__Texte fourni__
Roger Cukierman, président d'honneur du CRIF, a participé à cette conférence. Pour la newsletter du CRIF, il en retrace les grandes lignes.
L’environnement
Sur l'environnement, Bjorn Lomborg, jeune et brillant professeur danois qui se définit comme un "environnementaliste sceptique", a déclaré : "Al Gore se trompe. La chaleur tue certes mais le froid actuel tue encore plus." Selon lui, la hausse du niveau de la mer ne sera pas de six mètres mais de seulement trente centimètres. Et pour préserver la vie des ours polaires il suffit de ne plus les chasser.
Lomborg considère aussi qu'on peut mieux utiliser l'argent pour le bien de l’humanité. Ainsi, lutter contre la malaria qui touche un milliard de personnes dans le monde par an ne coûte que 13 milliards de dollars, de même que s'attaquer à la malnutrition sur l'ensemble de la planète en distribuant des vitamines ne reviendrait pas plus que 12 milliards de dollars. Il faudrait aussi imposer que les pays du tiers monde aient un véritable accès au libre échange et développer la prévention contre le Sida.
A côté de ces questions planétaires, la conférence s'est focalisée sur les grands problèmes actuels sur un plan israélien. Nous les détaillons ci-après
Les négociations avec les Palestiniens
Les points de vues exprimés sur la manière de résoudre la crise avec les Palestiniens ont sérieusement divergé. Ainsi, Moshé Yaalon l'ancien chef d’état major (de 2002 à2005) ne croit pas à l'aboutissement des négociations avec les Palestiniens. Il faut préalablement que les Palestiniens accèdent à un régime politique normal avec une seule autorité, un seul pouvoir, une seule justice, et l’acceptation de l’existence d’un état juif. On en est loin.
Sir Ronald Cohen, ancien patron d’Apax, soutient que c’est en aidant l’économie palestinienne qu’on pourra changer les mentalités et il cite l’Irlande comme exemple de réussite d’abord économique puis politique. Et il investit chez les Palestiniens par son Portland Trust.

__Informations__
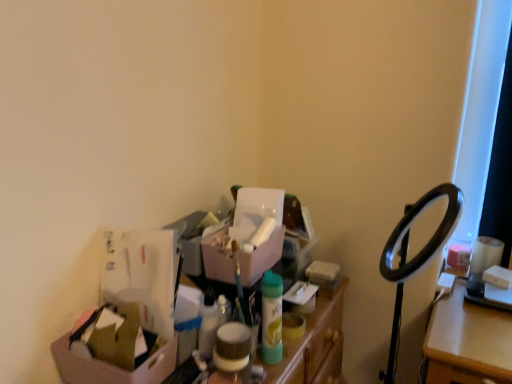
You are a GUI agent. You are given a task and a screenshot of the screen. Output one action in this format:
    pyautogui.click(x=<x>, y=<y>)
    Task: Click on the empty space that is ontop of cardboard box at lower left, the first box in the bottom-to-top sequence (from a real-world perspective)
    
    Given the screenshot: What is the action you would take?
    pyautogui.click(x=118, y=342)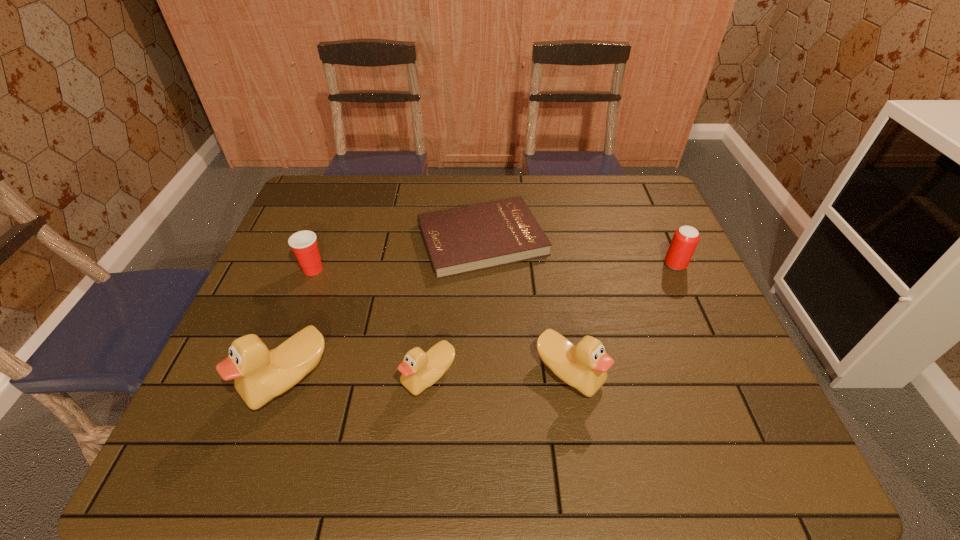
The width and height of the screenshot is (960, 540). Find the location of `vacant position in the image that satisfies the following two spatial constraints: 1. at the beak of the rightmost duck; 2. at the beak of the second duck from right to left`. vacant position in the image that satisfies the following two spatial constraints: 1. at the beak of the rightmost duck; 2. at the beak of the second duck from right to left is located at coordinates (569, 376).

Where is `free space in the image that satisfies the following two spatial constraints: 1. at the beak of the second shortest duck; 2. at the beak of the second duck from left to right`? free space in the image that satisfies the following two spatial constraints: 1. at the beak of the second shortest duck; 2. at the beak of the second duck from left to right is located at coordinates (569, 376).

__À faire__
(1) Pour chacun des énoncés suivants, indiquez par oui ou par non s'il concorde avec le compte rendu de la conférence, et citez à l'identique les mots du texte qui tranchent. (a) D'après Lomborg, le niveau de la mer montera de six mètres. (b) Moshé Yaalon a occupé le poste de chef d'état-major. (c) Sir Ronald Cohen prend l'Irlande comme exemple.
(2) Prolongez le compte rendu de la conférence à partir de sa dernière phrase.

__Réponses fournies__
(1)
(a) Non : « la hausse du niveau de la mer ne sera pas de six mètres mais de seulement trente centimètres »
(b) Oui : « Moshé Yaalon l'ancien chef d’état major »
(c) Oui : « il cite l’Irlande comme exemple de réussite d’abord économique puis politique »

(2)
Bibi Natanyahou, ancien Premier ministre et chef de l'opposition estime qu'il n'y a rien à espérer, dans la situation actuelle, d’un Mahmoud Abbas faible, face au Hamas, tenant d'un fondamentalisme islamique sous la houlette de l’Iran qui sur un autre front dirige le Hezbollah. Il faut préparer l’avenir en renforçant les Arabes modérés et en améliorer leur situation économique.
Tsipi Livni garde l’espoir de voir aboutir le dialogue avec l’Autorité palestinienne mais à condition que le monde arabe modéré se mobilise aussi en faveur de paix, aux côtés de l’Occident.
Olmert très critiqué, et poussé à la démission, réécrit un bilan positif de la guerre du Liban et se montre ferme dans son intention de rester au pouvoir [NDLR : entre-temps, la Commission Winograd a minimisé les responsabilités du Premier ministre dans l'échec de la guerre du Liban].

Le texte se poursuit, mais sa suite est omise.